Scheinowitz M, Shou M, Banai S, Gertz S D, Lazarous D F, Unger E F
Experimental Physiology and Pharmacology Section, National Heart, Lung, and Blood Institute, National Institutes of Health, Bethesda, Maryland.
Lab Invest. 1994 Dec;71(6):813-9.
A number of experimental preparations have been used to elucidate the pathophysiology of restenosis after percutaneous transluminal coronary angioplasty; however, few models have been advanced that address restenosis in coronary arteries, and none provides an effective means of continuous local drug delivery. In this report, we describe a model of restenosis in coronary arteries with the provision for local, continuous delivery of cytotoxic and/or anti-proliferative agents.
An ameroid constrictor was placed on the left circumflex coronary artery of 17 normocholesterolemic dogs. One month later, after substantial collateral development had ensued, a segment of the left circumflex coronary artery distal to the ameroid was mechanically compressed using surgical forceps for 10 (N = 4), 15 (N = 4), 20 (N = 2), or 30 minutes (N = 5). In two dogs, an indwelling left circumflex catheter and implanted pump maintained a continuous infusion of saline at the injury site. In addition, the pump side port provided transcutaneous access for serial, selective coronary arteriography. The animals were maintained on a normal diet, without cholesterol or fat supplementation.

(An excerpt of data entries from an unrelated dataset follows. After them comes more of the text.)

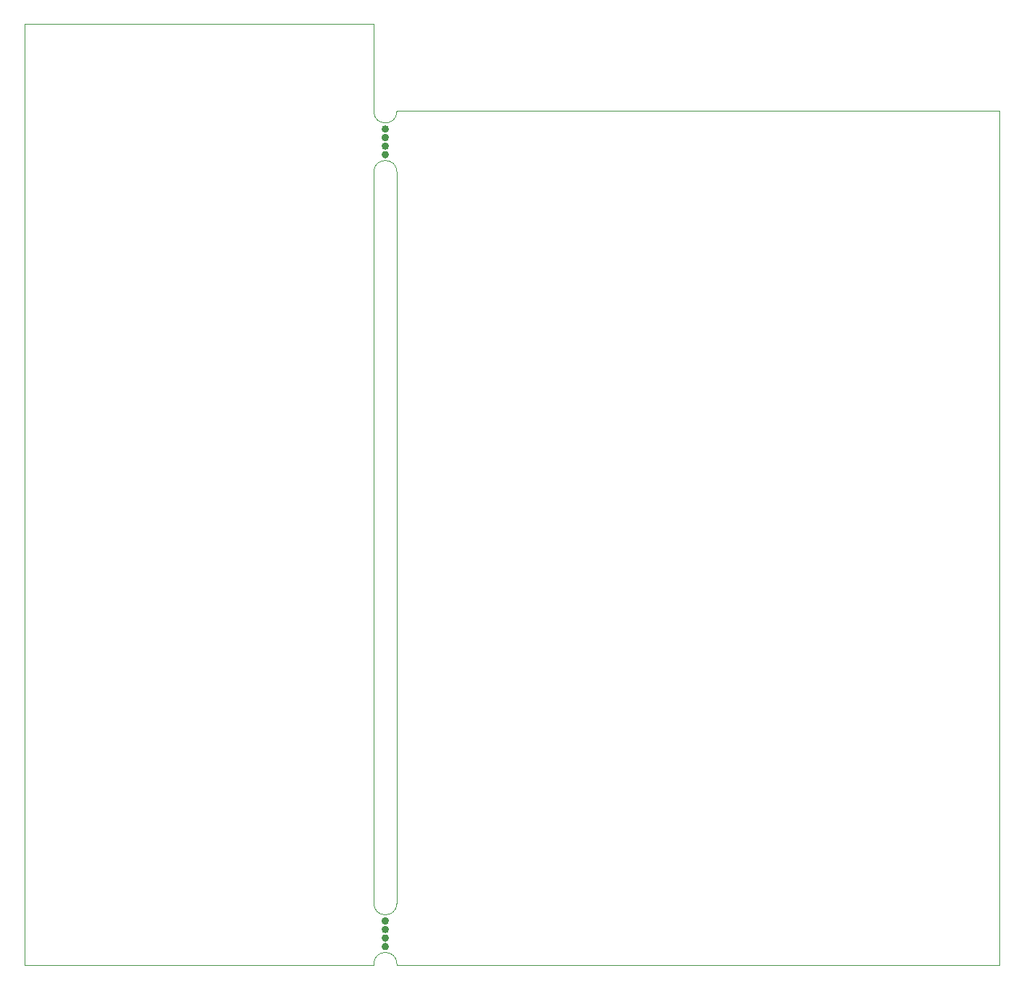
<source format=gbr>
%TF.GenerationSoftware,KiCad,Pcbnew,7.0.7*%
%TF.CreationDate,2024-02-11T13:34:09-07:00*%
%TF.ProjectId,TunerVCO,54756e65-7256-4434-9f2e-6b696361645f,rev?*%
%TF.SameCoordinates,Original*%
%TF.FileFunction,Profile,NP*%
%FSLAX46Y46*%
G04 Gerber Fmt 4.6, Leading zero omitted, Abs format (unit mm)*
G04 Created by KiCad (PCBNEW 7.0.7) date 2024-02-11 13:34:09*
%MOMM*%
%LPD*%
G01*
G04 APERTURE LIST*
%TA.AperFunction,Profile*%
%ADD10C,0.100000*%
%TD*%
%TA.AperFunction,Profile*%
%ADD11C,0.450000*%
%TD*%
G04 APERTURE END LIST*
D10*
X43815000Y99923600D02*
X43500000Y99923600D01*
X113944400Y0D02*
X113944400Y99923600D01*
X43500000Y0D02*
X113944400Y0D01*
X43500000Y123200D02*
X43500000Y0D01*
X43815000Y99923600D02*
X113944400Y99923600D01*
X43500000Y99825800D02*
X43500000Y99923600D01*
X40800000Y123200D02*
X40800000Y0D01*
X0Y0D02*
X40792400Y0D01*
X43500000Y92731600D02*
X43500000Y7217400D01*
X40800000Y7217400D02*
X40800000Y92731600D01*
X0Y110007400D02*
X0Y110058200D01*
X40800000Y110058200D02*
X0Y110058200D01*
X40800000Y99825800D02*
X40800000Y110058200D01*
X0Y0D02*
X0Y110007400D01*
D11*
X42363600Y4157134D02*
G75*
G03*
X42363600Y4157134I-225000J0D01*
G01*
X42363600Y2159000D02*
G75*
G03*
X42363600Y2159000I-225000J0D01*
G01*
X42363600Y5156200D02*
G75*
G03*
X42363600Y5156200I-225000J0D01*
G01*
X42363600Y3158068D02*
G75*
G03*
X42363600Y3158068I-225000J0D01*
G01*
D10*
X40800000Y7217400D02*
G75*
G03*
X43500000Y7217400I1350000J0D01*
G01*
X43500000Y123200D02*
G75*
G03*
X40800000Y123200I-1350000J0D01*
G01*
D11*
X42363600Y94767400D02*
G75*
G03*
X42363600Y94767400I-225000J0D01*
G01*
X42363600Y95766468D02*
G75*
G03*
X42363600Y95766468I-225000J0D01*
G01*
X42363600Y96765534D02*
G75*
G03*
X42363600Y96765534I-225000J0D01*
G01*
X42363600Y97764600D02*
G75*
G03*
X42363600Y97764600I-225000J0D01*
G01*
D10*
X40800000Y99825800D02*
G75*
G03*
X43500000Y99825800I1350000J0D01*
G01*
X43500000Y92731600D02*
G75*
G03*
X40800000Y92731600I-1350000J0D01*
G01*
M02*

</source>
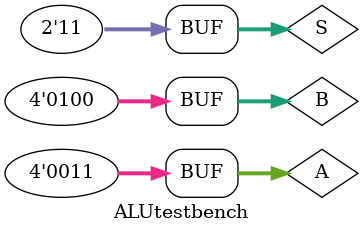
<source format=v>
`timescale 1ns / 1ps


module ALUtestbench;

	// Inputs
	reg [3:0] A;
	reg [3:0] B;
	reg [1:0] S;

	// Outputs
	wire [7:0] Y;

	// Instantiate the Unit Under Test (UUT)
	ALU uut (
		.A(A), 
		.B(B), 
		.S(S), 
		.Y(Y)
	);

	initial begin
		// Initialize Inputs
		A = 0;
		B = 0;
		S = 0;
 
		// Wait 100 ns for global reset to finish
		#100;
		
	#5	A=4'b0011;
		B=4'b0100;
		S=2'b00;
		
	#100A=4'b0011;
		B=4'b0100;
		S=2'b01;
		
	#100 A=4'b0011;
		B=4'b0100;
		S=2'b10;
		
	#100 A=4'b0011;
		B=4'b0100;
		S=2'b11;
		
		
        
		// Add stimulus here

	end
       
endmodule


</source>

Three weeks after vascular injury, significant neointimal proliferation was observed in all dogs that was morphologically similar to the proliferation seen after percutaneous transluminal coronary angioplasty in human coronary arteries. The extent of neointimal formation was linearly related to the duration of injury: neointimal/medial area ratios were 0.35 +/- 0.10, 0.46 +/- 0.10, 0.58 +/- 0.03, and 1.16 +/- 0.26 (mean +/- SE) after 10, 15, 20, and 30 minutes of mechanical compression injury, respectively.

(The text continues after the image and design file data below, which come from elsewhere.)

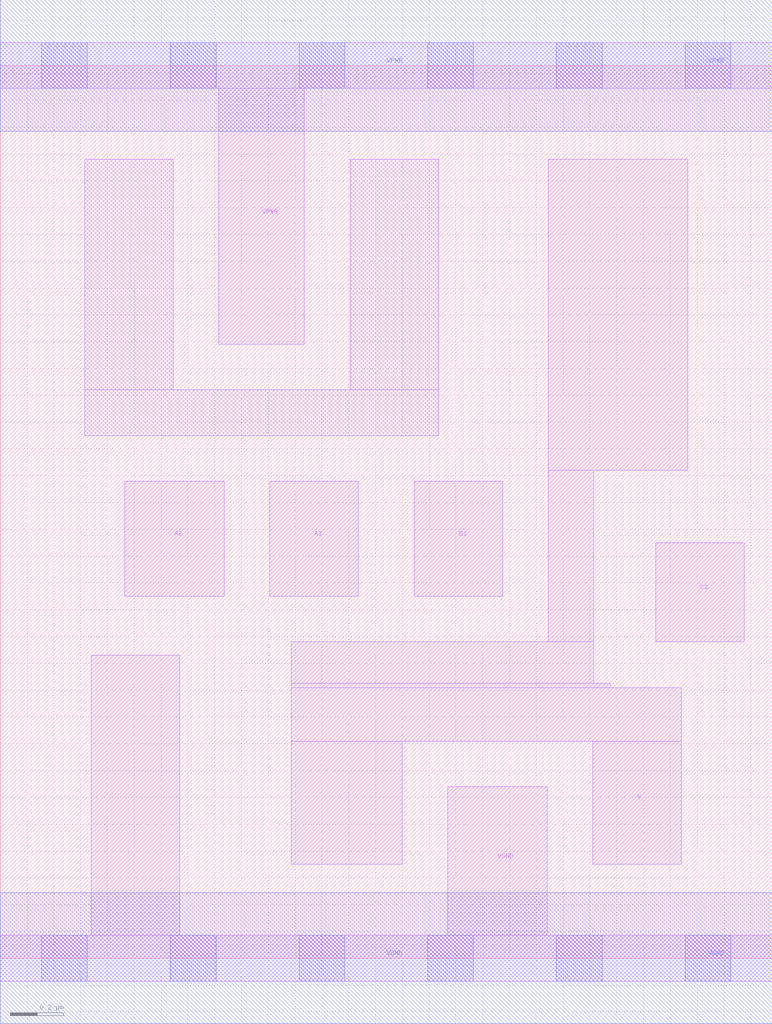
<source format=lef>
# Copyright 2020 The SkyWater PDK Authors
#
# Licensed under the Apache License, Version 2.0 (the "License");
# you may not use this file except in compliance with the License.
# You may obtain a copy of the License at
#
#     https://www.apache.org/licenses/LICENSE-2.0
#
# Unless required by applicable law or agreed to in writing, software
# distributed under the License is distributed on an "AS IS" BASIS,
# WITHOUT WARRANTIES OR CONDITIONS OF ANY KIND, either express or implied.
# See the License for the specific language governing permissions and
# limitations under the License.
#
# SPDX-License-Identifier: Apache-2.0

VERSION 5.7 ;
  NAMESCASESENSITIVE ON ;
  NOWIREEXTENSIONATPIN ON ;
  DIVIDERCHAR "/" ;
  BUSBITCHARS "[]" ;
UNITS
  DATABASE MICRONS 200 ;
END UNITS
MACRO sky130_fd_sc_ms__a211oi_1
  CLASS CORE ;
  SOURCE USER ;
  FOREIGN sky130_fd_sc_ms__a211oi_1 ;
  ORIGIN  0.000000  0.000000 ;
  SIZE  2.880000 BY  3.330000 ;
  SYMMETRY X Y ;
  SITE unit ;
  PIN A1
    ANTENNAGATEAREA  0.312600 ;
    DIRECTION INPUT ;
    USE SIGNAL ;
    PORT
      LAYER li1 ;
        RECT 1.005000 1.350000 1.335000 1.780000 ;
    END
  END A1
  PIN A2
    ANTENNAGATEAREA  0.312600 ;
    DIRECTION INPUT ;
    USE SIGNAL ;
    PORT
      LAYER li1 ;
        RECT 0.465000 1.350000 0.835000 1.780000 ;
    END
  END A2
  PIN B1
    ANTENNAGATEAREA  0.312600 ;
    DIRECTION INPUT ;
    USE SIGNAL ;
    PORT
      LAYER li1 ;
        RECT 1.545000 1.350000 1.875000 1.780000 ;
    END
  END B1
  PIN C1
    ANTENNAGATEAREA  0.312600 ;
    DIRECTION INPUT ;
    USE SIGNAL ;
    PORT
      LAYER li1 ;
        RECT 2.445000 1.180000 2.775000 1.550000 ;
    END
  END C1
  PIN Y
    ANTENNADIFFAREA  0.775900 ;
    DIRECTION OUTPUT ;
    USE SIGNAL ;
    PORT
      LAYER li1 ;
        RECT 1.085000 0.350000 1.500000 0.810000 ;
        RECT 1.085000 0.810000 2.540000 1.010000 ;
        RECT 1.085000 1.010000 2.275000 1.025000 ;
        RECT 1.085000 1.025000 2.215000 1.180000 ;
        RECT 2.045000 1.180000 2.215000 1.820000 ;
        RECT 2.045000 1.820000 2.565000 2.980000 ;
        RECT 2.210000 0.350000 2.540000 0.810000 ;
    END
  END Y
  PIN VGND
    DIRECTION INOUT ;
    USE GROUND ;
    PORT
      LAYER li1 ;
        RECT 0.000000 -0.085000 2.880000 0.085000 ;
        RECT 0.340000  0.085000 0.670000 1.130000 ;
        RECT 1.670000  0.085000 2.040000 0.640000 ;
      LAYER mcon ;
        RECT 0.155000 -0.085000 0.325000 0.085000 ;
        RECT 0.635000 -0.085000 0.805000 0.085000 ;
        RECT 1.115000 -0.085000 1.285000 0.085000 ;
        RECT 1.595000 -0.085000 1.765000 0.085000 ;
        RECT 2.075000 -0.085000 2.245000 0.085000 ;
        RECT 2.555000 -0.085000 2.725000 0.085000 ;
      LAYER met1 ;
        RECT 0.000000 -0.245000 2.880000 0.245000 ;
    END
  END VGND
  PIN VPWR
    DIRECTION INOUT ;
    USE POWER ;
    PORT
      LAYER li1 ;
        RECT 0.000000 3.245000 2.880000 3.415000 ;
        RECT 0.815000 2.290000 1.135000 3.245000 ;
      LAYER mcon ;
        RECT 0.155000 3.245000 0.325000 3.415000 ;
        RECT 0.635000 3.245000 0.805000 3.415000 ;
        RECT 1.115000 3.245000 1.285000 3.415000 ;
        RECT 1.595000 3.245000 1.765000 3.415000 ;
        RECT 2.075000 3.245000 2.245000 3.415000 ;
        RECT 2.555000 3.245000 2.725000 3.415000 ;
      LAYER met1 ;
        RECT 0.000000 3.085000 2.880000 3.575000 ;
    END
  END VPWR
  OBS
    LAYER li1 ;
      RECT 0.315000 1.950000 1.635000 2.120000 ;
      RECT 0.315000 2.120000 0.645000 2.980000 ;
      RECT 1.305000 2.120000 1.635000 2.980000 ;
  END
END sky130_fd_sc_ms__a211oi_1

</source>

This model produces striking neointimal proliferation in the coronary arteries of normocholesterolemic dogs, morphologically similar to that seen in human coronary restenosis specimens. The model appears suitable to test the efficacy of agents with the potential to inhibit neointimal formation, providing continuous intracoronary drug delivery, as well as transcutaneous access for serial, selective arteriography.

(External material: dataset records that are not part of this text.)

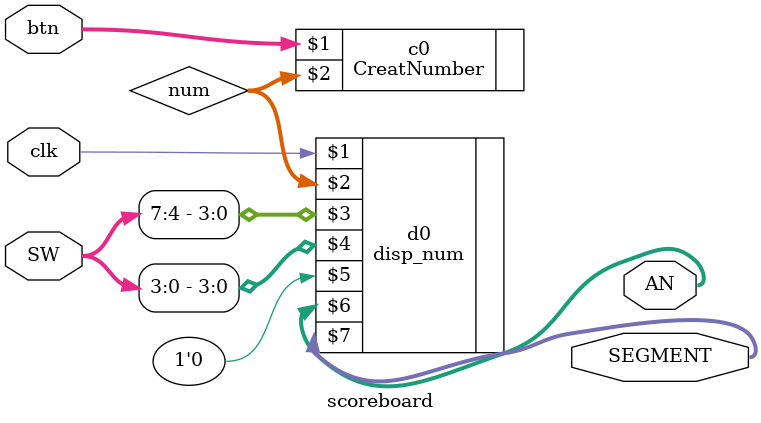
<source format=v>
`timescale 1ns / 1ps
module scoreboard(
			input wire clk,
			input wire [7:0] SW,
			input wire [3:0] btn,
			output wire[3:0] AN,
			output wire[7:0]SEGMENT
    );

			wire [15:0] num;
			
			CreatNumber c0(btn,num);
			
			disp_num d0(clk,num,SW[7:4],SW[3:0],1'b0,AN,SEGMENT);

endmodule

</source>
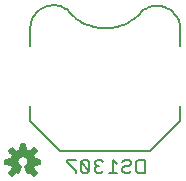
<source format=gbo>
G75*
%MOIN*%
%OFA0B0*%
%FSLAX24Y24*%
%IPPOS*%
%LPD*%
%AMOC8*
5,1,8,0,0,1.08239X$1,22.5*
%
%ADD10C,0.0080*%
%ADD11C,0.0059*%
D10*
X003008Y007790D02*
X003008Y007860D01*
X002728Y008140D01*
X002728Y008210D01*
X003008Y008210D01*
X003188Y008140D02*
X003468Y007860D01*
X003398Y007790D01*
X003258Y007790D01*
X003188Y007860D01*
X003188Y008140D01*
X003258Y008210D01*
X003398Y008210D01*
X003468Y008140D01*
X003468Y007860D01*
X003649Y007860D02*
X003719Y007790D01*
X003859Y007790D01*
X003929Y007860D01*
X004109Y007790D02*
X004389Y007790D01*
X004249Y007790D02*
X004249Y008210D01*
X004389Y008070D01*
X004569Y008140D02*
X004639Y008210D01*
X004780Y008210D01*
X004850Y008140D01*
X004850Y008070D01*
X004780Y008000D01*
X004639Y008000D01*
X004569Y007930D01*
X004569Y007860D01*
X004639Y007790D01*
X004780Y007790D01*
X004850Y007860D01*
X005030Y007860D02*
X005030Y008140D01*
X005100Y008210D01*
X005310Y008210D01*
X005310Y007790D01*
X005100Y007790D01*
X005030Y007860D01*
X003929Y008140D02*
X003859Y008210D01*
X003719Y008210D01*
X003649Y008140D01*
X003649Y008070D01*
X003719Y008000D01*
X003649Y007930D01*
X003649Y007860D01*
X003719Y008000D02*
X003789Y008000D01*
X002500Y008500D02*
X001500Y009500D01*
X001500Y010000D01*
X002500Y008500D02*
X005500Y008500D01*
X006500Y009500D01*
X006500Y010000D01*
X006500Y012000D02*
X006500Y012600D01*
X006499Y012600D02*
X006495Y012654D01*
X006487Y012708D01*
X006475Y012761D01*
X006459Y012814D01*
X006440Y012865D01*
X006417Y012915D01*
X006391Y012963D01*
X006362Y013009D01*
X006329Y013053D01*
X006294Y013094D01*
X006255Y013133D01*
X006214Y013170D01*
X006171Y013203D01*
X006126Y013233D01*
X006078Y013260D01*
X006029Y013284D01*
X005978Y013304D01*
X005926Y013321D01*
X005873Y013334D01*
X005819Y013343D01*
X005764Y013348D01*
X005710Y013350D01*
X005655Y013348D01*
X005601Y013342D01*
X005547Y013332D01*
X005494Y013319D01*
X005442Y013302D01*
X005391Y013281D01*
X005342Y013257D01*
X005295Y013230D01*
X005250Y013199D01*
X005250Y013200D02*
X005199Y013139D01*
X005144Y013081D01*
X005087Y013025D01*
X005027Y012973D01*
X004965Y012923D01*
X004900Y012877D01*
X004833Y012834D01*
X004764Y012794D01*
X004693Y012758D01*
X004621Y012725D01*
X004546Y012696D01*
X004471Y012671D01*
X004394Y012649D01*
X004317Y012632D01*
X004238Y012618D01*
X004159Y012608D01*
X004080Y012602D01*
X004000Y012600D01*
X003920Y012602D01*
X003841Y012608D01*
X003762Y012618D01*
X003683Y012632D01*
X003606Y012649D01*
X003529Y012671D01*
X003454Y012696D01*
X003379Y012725D01*
X003307Y012758D01*
X003236Y012794D01*
X003167Y012834D01*
X003100Y012877D01*
X003035Y012923D01*
X002973Y012973D01*
X002913Y013025D01*
X002856Y013081D01*
X002801Y013139D01*
X002750Y013200D01*
X002707Y013232D01*
X002662Y013261D01*
X002614Y013287D01*
X002565Y013310D01*
X002515Y013329D01*
X002463Y013344D01*
X002410Y013356D01*
X002357Y013364D01*
X002303Y013368D01*
X002249Y013369D01*
X002195Y013365D01*
X002141Y013358D01*
X002089Y013348D01*
X002037Y013333D01*
X001986Y013315D01*
X001936Y013293D01*
X001888Y013268D01*
X001842Y013240D01*
X001799Y013208D01*
X001757Y013174D01*
X001718Y013136D01*
X001682Y013096D01*
X001648Y013054D01*
X001618Y013009D01*
X001591Y012963D01*
X001567Y012914D01*
X001547Y012864D01*
X001530Y012813D01*
X001517Y012760D01*
X001508Y012707D01*
X001502Y012654D01*
X001500Y012600D01*
X001500Y012000D01*
D11*
X000785Y007786D02*
X000886Y007685D01*
X001035Y007806D01*
X001095Y007775D01*
X001179Y007979D01*
X001141Y008001D01*
X001109Y008031D01*
X001085Y008068D01*
X001070Y008110D01*
X001066Y008154D01*
X001072Y008198D01*
X001088Y008239D01*
X001114Y008275D01*
X001148Y008303D01*
X001187Y008323D01*
X001230Y008333D01*
X001274Y008333D01*
X001317Y008322D01*
X001356Y008301D01*
X001389Y008272D01*
X001414Y008235D01*
X001429Y008194D01*
X001435Y008150D01*
X001429Y008107D01*
X001414Y008066D01*
X001390Y008030D01*
X001358Y008001D01*
X001321Y007979D01*
X001405Y007775D01*
X001465Y007806D01*
X001614Y007685D01*
X001715Y007786D01*
X001594Y007935D01*
X001625Y007995D01*
X001646Y008059D01*
X001836Y008078D01*
X001836Y008222D01*
X001646Y008241D01*
X001625Y008305D01*
X001594Y008365D01*
X001715Y008514D01*
X001614Y008615D01*
X001465Y008494D01*
X001405Y008525D01*
X001341Y008546D01*
X001322Y008736D01*
X001178Y008736D01*
X001159Y008546D01*
X001095Y008525D01*
X001035Y008494D01*
X000886Y008615D01*
X000785Y008514D01*
X000906Y008365D01*
X000875Y008305D01*
X000854Y008241D01*
X000664Y008222D01*
X000664Y008078D01*
X000854Y008059D01*
X000875Y007995D01*
X000906Y007935D01*
X000785Y007786D01*
X000805Y007766D02*
X000986Y007766D01*
X000916Y007709D02*
X000862Y007709D01*
X000815Y007824D02*
X001115Y007824D01*
X001139Y007881D02*
X000862Y007881D01*
X000904Y007939D02*
X001163Y007939D01*
X001149Y007996D02*
X000874Y007996D01*
X000856Y008054D02*
X001094Y008054D01*
X001070Y008112D02*
X000664Y008112D01*
X000664Y008169D02*
X001068Y008169D01*
X001083Y008227D02*
X000710Y008227D01*
X000868Y008284D02*
X001125Y008284D01*
X000894Y008342D02*
X001606Y008342D01*
X001622Y008399D02*
X000878Y008399D01*
X000831Y008457D02*
X001669Y008457D01*
X001714Y008514D02*
X001490Y008514D01*
X001426Y008514D02*
X001074Y008514D01*
X001010Y008514D02*
X000786Y008514D01*
X000843Y008572D02*
X000940Y008572D01*
X001161Y008572D02*
X001339Y008572D01*
X001333Y008630D02*
X001167Y008630D01*
X001173Y008687D02*
X001327Y008687D01*
X001560Y008572D02*
X001657Y008572D01*
X001632Y008284D02*
X001375Y008284D01*
X001417Y008227D02*
X001790Y008227D01*
X001836Y008169D02*
X001432Y008169D01*
X001430Y008112D02*
X001836Y008112D01*
X001644Y008054D02*
X001406Y008054D01*
X001351Y007996D02*
X001626Y007996D01*
X001596Y007939D02*
X001337Y007939D01*
X001361Y007881D02*
X001638Y007881D01*
X001685Y007824D02*
X001385Y007824D01*
X001514Y007766D02*
X001695Y007766D01*
X001638Y007709D02*
X001584Y007709D01*
M02*

</source>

已经使用了多种实验制剂来阐明经皮腔内冠状动脉成形术后再狭窄的病理生理学;然而,很少有模型涉及冠状动脉再狭窄,并且没有一个模型提供连续局部给药的有效方法。在本报告中,我们描述了一种冠状动脉再狭窄模型,该模型可局部、持续递送细胞毒性和/或抗增殖剂。
将一个阿梅里德缩窄器置于17只血脂正常的犬的左旋冠状动脉上。一个月后,在大量侧支循环形成后,使用手术钳对阿梅里德远端的左旋冠状动脉节段进行机械压迫10(n = 4)、15(n = 4)、20(n = 2)或30分钟(n = 5)。在两只犬中,一根留置的左旋冠状动脉导管和植入的泵在损伤部位持续输注生理盐水。此外,泵的侧端口提供经皮通路用于系列选择性冠状动脉造影。动物维持正常饮食,不补充胆固醇或脂肪。
血管损伤后三周,在所有犬中均观察到显著的新生内膜增生,其形态与人类冠状动脉经皮腔内冠状动脉成形术后所见的增生相似。新生内膜形成的程度与损伤持续时间呈线性相关:在机械压迫损伤10、15、20和30分钟后,新生内膜/中膜面积比分别为0.35±0.10、0.46±0.10、0.58±0.03和1.16±0.26(平均值±标准误)。
该模型在血脂正常的犬冠状动脉中产生显著的新生内膜增生,形态与人类冠状动脉再狭窄标本中所见相似。该模型似乎适合测试具有抑制新生内膜形成潜力的药物的疗效,提供冠状动脉内持续给药以及经皮通路用于系列选择性动脉造影。